■ Problem ■
Where does the string "validation" appear? Copy every line of the entries below that holds it.
───
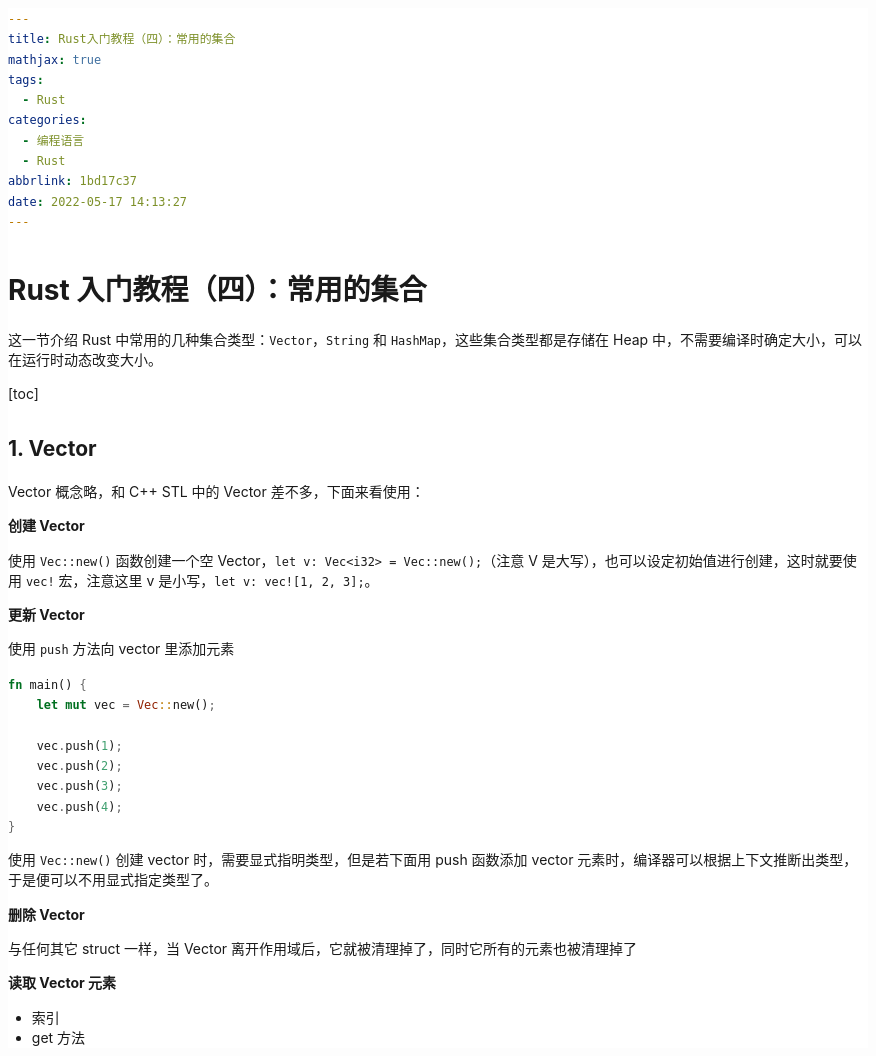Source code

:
 ```yaml
---
title: Rust入门教程（四）：常用的集合
mathjax: true
tags:
  - Rust
categories:
  - 编程语言
  - Rust
abbrlink: 1bd17c37
date: 2022-05-17 14:13:27
---
```


# Rust 入门教程（四）：常用的集合

这一节介绍 Rust 中常用的几种集合类型：`Vector`，`String` 和 `HashMap`，这些集合类型都是存储在 Heap 中，不需要编译时确定大小，可以在运行时动态改变大小。



[toc]

## 1. Vector

Vector 概念略，和 C++ STL 中的 Vector 差不多，下面来看使用：

**创建 Vector**

使用 `Vec::new()` 函数创建一个空 Vector，`let v: Vec<i32> = Vec::new();`（注意 V 是大写），也可以设定初始值进行创建，这时就要使用 `vec!` 宏，注意这里 v 是小写，`let v: vec![1, 2, 3];`。

**更新 Vector**

使用 `push` 方法向 vector 里添加元素

```rust
fn main() {
    let mut vec = Vec::new();

    vec.push(1);
    vec.push(2);
    vec.push(3);
    vec.push(4);
}
```

使用 `Vec::new()` 创建 vector 时，需要显式指明类型，但是若下面用 push 函数添加 vector 元素时，编译器可以根据上下文推断出类型，于是便可以不用显式指定类型了。

**删除 Vector**

与任何其它 struct 一样，当 Vector 离开作用域后，它就被清理掉了，同时它所有的元素也被清理掉了

**读取 Vector 元素**

- 索引
- get 方法
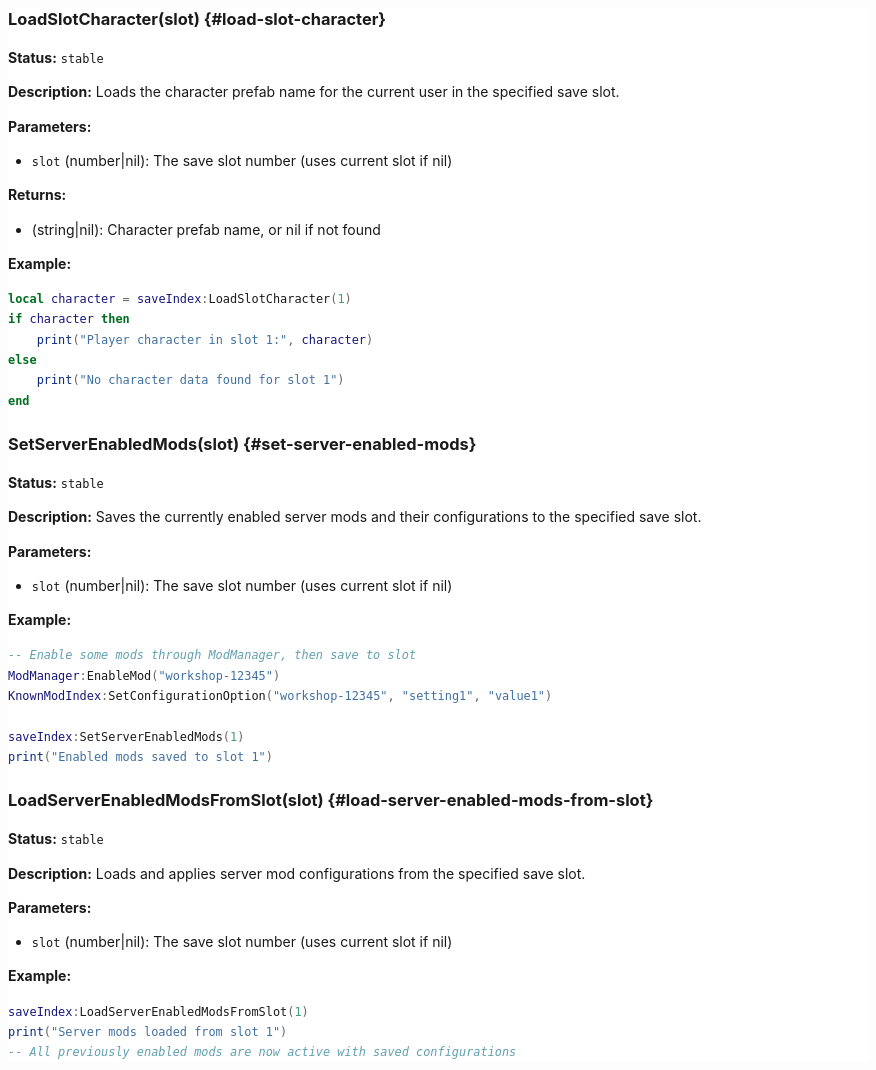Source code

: ### LoadSlotCharacter(slot) {#load-slot-character}

**Status:** `stable`

**Description:**
Loads the character prefab name for the current user in the specified save slot.

**Parameters:**
- `slot` (number|nil): The save slot number (uses current slot if nil)

**Returns:**
- (string|nil): Character prefab name, or nil if not found

**Example:**
```lua
local character = saveIndex:LoadSlotCharacter(1)
if character then
    print("Player character in slot 1:", character)
else
    print("No character data found for slot 1")
end
```

### SetServerEnabledMods(slot) {#set-server-enabled-mods}

**Status:** `stable`

**Description:**
Saves the currently enabled server mods and their configurations to the specified save slot.

**Parameters:**
- `slot` (number|nil): The save slot number (uses current slot if nil)

**Example:**
```lua
-- Enable some mods through ModManager, then save to slot
ModManager:EnableMod("workshop-12345")
KnownModIndex:SetConfigurationOption("workshop-12345", "setting1", "value1")

saveIndex:SetServerEnabledMods(1)
print("Enabled mods saved to slot 1")
```

### LoadServerEnabledModsFromSlot(slot) {#load-server-enabled-mods-from-slot}

**Status:** `stable`

**Description:**
Loads and applies server mod configurations from the specified save slot.

**Parameters:**
- `slot` (number|nil): The save slot number (uses current slot if nil)

**Example:**
```lua
saveIndex:LoadServerEnabledModsFromSlot(1)
print("Server mods loaded from slot 1")
-- All previously enabled mods are now active with saved configurations
```
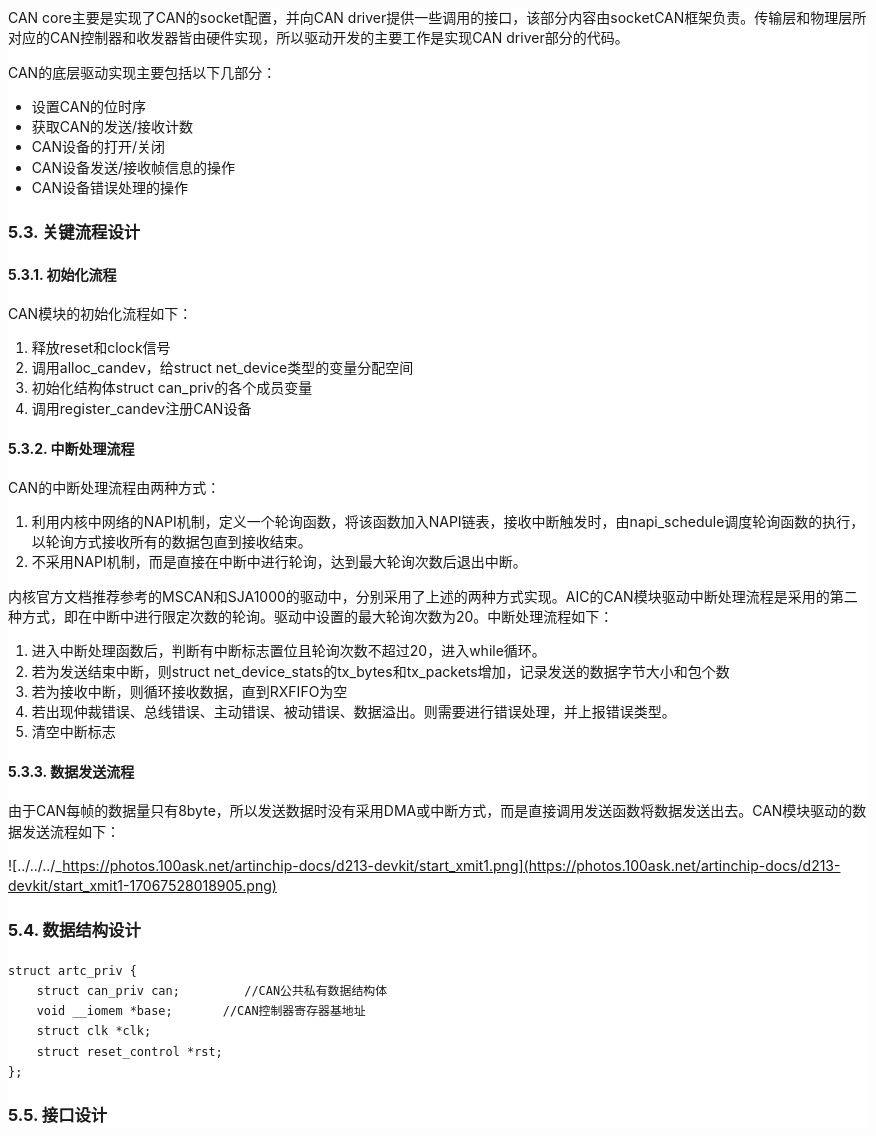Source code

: CAN core主要是实现了CAN的socket配置，并向CAN driver提供一些调用的接口，该部分内容由socketCAN框架负责。传输层和物理层所对应的CAN控制器和收发器皆由硬件实现，所以驱动开发的主要工作是实现CAN driver部分的代码。

CAN的底层驱动实现主要包括以下几部分：

- 设置CAN的位时序
- 获取CAN的发送/接收计数
- CAN设备的打开/关闭
- CAN设备发送/接收帧信息的操作
- CAN设备错误处理的操作

### 5.3. 关键流程设计

#### 5.3.1. 初始化流程

CAN模块的初始化流程如下：

1. 释放reset和clock信号
2. 调用alloc_candev，给struct net_device类型的变量分配空间
3. 初始化结构体struct can_priv的各个成员变量
4. 调用register_candev注册CAN设备

#### 5.3.2. 中断处理流程

CAN的中断处理流程由两种方式：

1. 利用内核中网络的NAPI机制，定义一个轮询函数，将该函数加入NAPI链表，接收中断触发时，由napi_schedule调度轮询函数的执行，以轮询方式接收所有的数据包直到接收结束。
2. 不采用NAPI机制，而是直接在中断中进行轮询，达到最大轮询次数后退出中断。

内核官方文档推荐参考的MSCAN和SJA1000的驱动中，分别采用了上述的两种方式实现。AIC的CAN模块驱动中断处理流程是采用的第二种方式，即在中断中进行限定次数的轮询。驱动中设置的最大轮询次数为20。中断处理流程如下：

1. 进入中断处理函数后，判断有中断标志置位且轮询次数不超过20，进入while循环。
2. 若为发送结束中断，则struct net_device_stats的tx_bytes和tx_packets增加，记录发送的数据字节大小和包个数
3. 若为接收中断，则循环接收数据，直到RXFIFO为空
4. 若出现仲裁错误、总线错误、主动错误、被动错误、数据溢出。则需要进行错误处理，并上报错误类型。
5. 清空中断标志

#### 5.3.3. 数据发送流程

由于CAN每帧的数据量只有8byte，所以发送数据时没有采用DMA或中断方式，而是直接调用发送函数将数据发送出去。CAN模块驱动的数据发送流程如下：

![../../../_https://photos.100ask.net/artinchip-docs/d213-devkit/start_xmit1.png](https://photos.100ask.net/artinchip-docs/d213-devkit/start_xmit1-17067528018905.png)

### 5.4. 数据结构设计

```
struct artc_priv {
    struct can_priv can;         //CAN公共私有数据结构体
    void __iomem *base;       //CAN控制器寄存器基地址
    struct clk *clk;
    struct reset_control *rst;
};
```

### 5.5. 接口设计
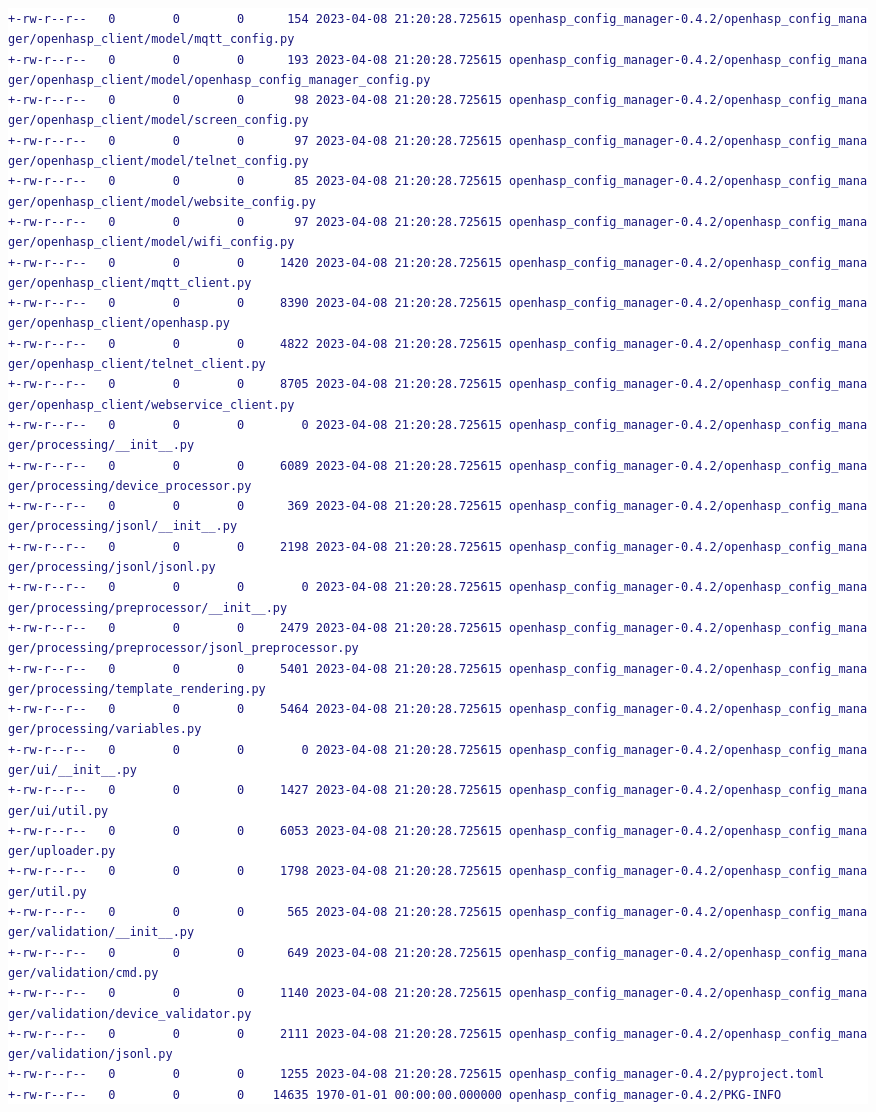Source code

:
 ```diff
+-rw-r--r--   0        0        0      154 2023-04-08 21:20:28.725615 openhasp_config_manager-0.4.2/openhasp_config_manager/openhasp_client/model/mqtt_config.py
+-rw-r--r--   0        0        0      193 2023-04-08 21:20:28.725615 openhasp_config_manager-0.4.2/openhasp_config_manager/openhasp_client/model/openhasp_config_manager_config.py
+-rw-r--r--   0        0        0       98 2023-04-08 21:20:28.725615 openhasp_config_manager-0.4.2/openhasp_config_manager/openhasp_client/model/screen_config.py
+-rw-r--r--   0        0        0       97 2023-04-08 21:20:28.725615 openhasp_config_manager-0.4.2/openhasp_config_manager/openhasp_client/model/telnet_config.py
+-rw-r--r--   0        0        0       85 2023-04-08 21:20:28.725615 openhasp_config_manager-0.4.2/openhasp_config_manager/openhasp_client/model/website_config.py
+-rw-r--r--   0        0        0       97 2023-04-08 21:20:28.725615 openhasp_config_manager-0.4.2/openhasp_config_manager/openhasp_client/model/wifi_config.py
+-rw-r--r--   0        0        0     1420 2023-04-08 21:20:28.725615 openhasp_config_manager-0.4.2/openhasp_config_manager/openhasp_client/mqtt_client.py
+-rw-r--r--   0        0        0     8390 2023-04-08 21:20:28.725615 openhasp_config_manager-0.4.2/openhasp_config_manager/openhasp_client/openhasp.py
+-rw-r--r--   0        0        0     4822 2023-04-08 21:20:28.725615 openhasp_config_manager-0.4.2/openhasp_config_manager/openhasp_client/telnet_client.py
+-rw-r--r--   0        0        0     8705 2023-04-08 21:20:28.725615 openhasp_config_manager-0.4.2/openhasp_config_manager/openhasp_client/webservice_client.py
+-rw-r--r--   0        0        0        0 2023-04-08 21:20:28.725615 openhasp_config_manager-0.4.2/openhasp_config_manager/processing/__init__.py
+-rw-r--r--   0        0        0     6089 2023-04-08 21:20:28.725615 openhasp_config_manager-0.4.2/openhasp_config_manager/processing/device_processor.py
+-rw-r--r--   0        0        0      369 2023-04-08 21:20:28.725615 openhasp_config_manager-0.4.2/openhasp_config_manager/processing/jsonl/__init__.py
+-rw-r--r--   0        0        0     2198 2023-04-08 21:20:28.725615 openhasp_config_manager-0.4.2/openhasp_config_manager/processing/jsonl/jsonl.py
+-rw-r--r--   0        0        0        0 2023-04-08 21:20:28.725615 openhasp_config_manager-0.4.2/openhasp_config_manager/processing/preprocessor/__init__.py
+-rw-r--r--   0        0        0     2479 2023-04-08 21:20:28.725615 openhasp_config_manager-0.4.2/openhasp_config_manager/processing/preprocessor/jsonl_preprocessor.py
+-rw-r--r--   0        0        0     5401 2023-04-08 21:20:28.725615 openhasp_config_manager-0.4.2/openhasp_config_manager/processing/template_rendering.py
+-rw-r--r--   0        0        0     5464 2023-04-08 21:20:28.725615 openhasp_config_manager-0.4.2/openhasp_config_manager/processing/variables.py
+-rw-r--r--   0        0        0        0 2023-04-08 21:20:28.725615 openhasp_config_manager-0.4.2/openhasp_config_manager/ui/__init__.py
+-rw-r--r--   0        0        0     1427 2023-04-08 21:20:28.725615 openhasp_config_manager-0.4.2/openhasp_config_manager/ui/util.py
+-rw-r--r--   0        0        0     6053 2023-04-08 21:20:28.725615 openhasp_config_manager-0.4.2/openhasp_config_manager/uploader.py
+-rw-r--r--   0        0        0     1798 2023-04-08 21:20:28.725615 openhasp_config_manager-0.4.2/openhasp_config_manager/util.py
+-rw-r--r--   0        0        0      565 2023-04-08 21:20:28.725615 openhasp_config_manager-0.4.2/openhasp_config_manager/validation/__init__.py
+-rw-r--r--   0        0        0      649 2023-04-08 21:20:28.725615 openhasp_config_manager-0.4.2/openhasp_config_manager/validation/cmd.py
+-rw-r--r--   0        0        0     1140 2023-04-08 21:20:28.725615 openhasp_config_manager-0.4.2/openhasp_config_manager/validation/device_validator.py
+-rw-r--r--   0        0        0     2111 2023-04-08 21:20:28.725615 openhasp_config_manager-0.4.2/openhasp_config_manager/validation/jsonl.py
+-rw-r--r--   0        0        0     1255 2023-04-08 21:20:28.725615 openhasp_config_manager-0.4.2/pyproject.toml
+-rw-r--r--   0        0        0    14635 1970-01-01 00:00:00.000000 openhasp_config_manager-0.4.2/PKG-INFO
```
───
■ Response to the exercise ■
+-rw-r--r--   0        0        0      565 2023-04-08 21:20:28.725615 openhasp_config_manager-0.4.2/openhasp_config_manager/validation/__init__.py
+-rw-r--r--   0        0        0      649 2023-04-08 21:20:28.725615 openhasp_config_manager-0.4.2/openhasp_config_manager/validation/cmd.py
+-rw-r--r--   0        0        0     1140 2023-04-08 21:20:28.725615 openhasp_config_manager-0.4.2/openhasp_config_manager/validation/device_validator.py
+-rw-r--r--   0        0        0     2111 2023-04-08 21:20:28.725615 openhasp_config_manager-0.4.2/openhasp_config_manager/validation/jsonl.py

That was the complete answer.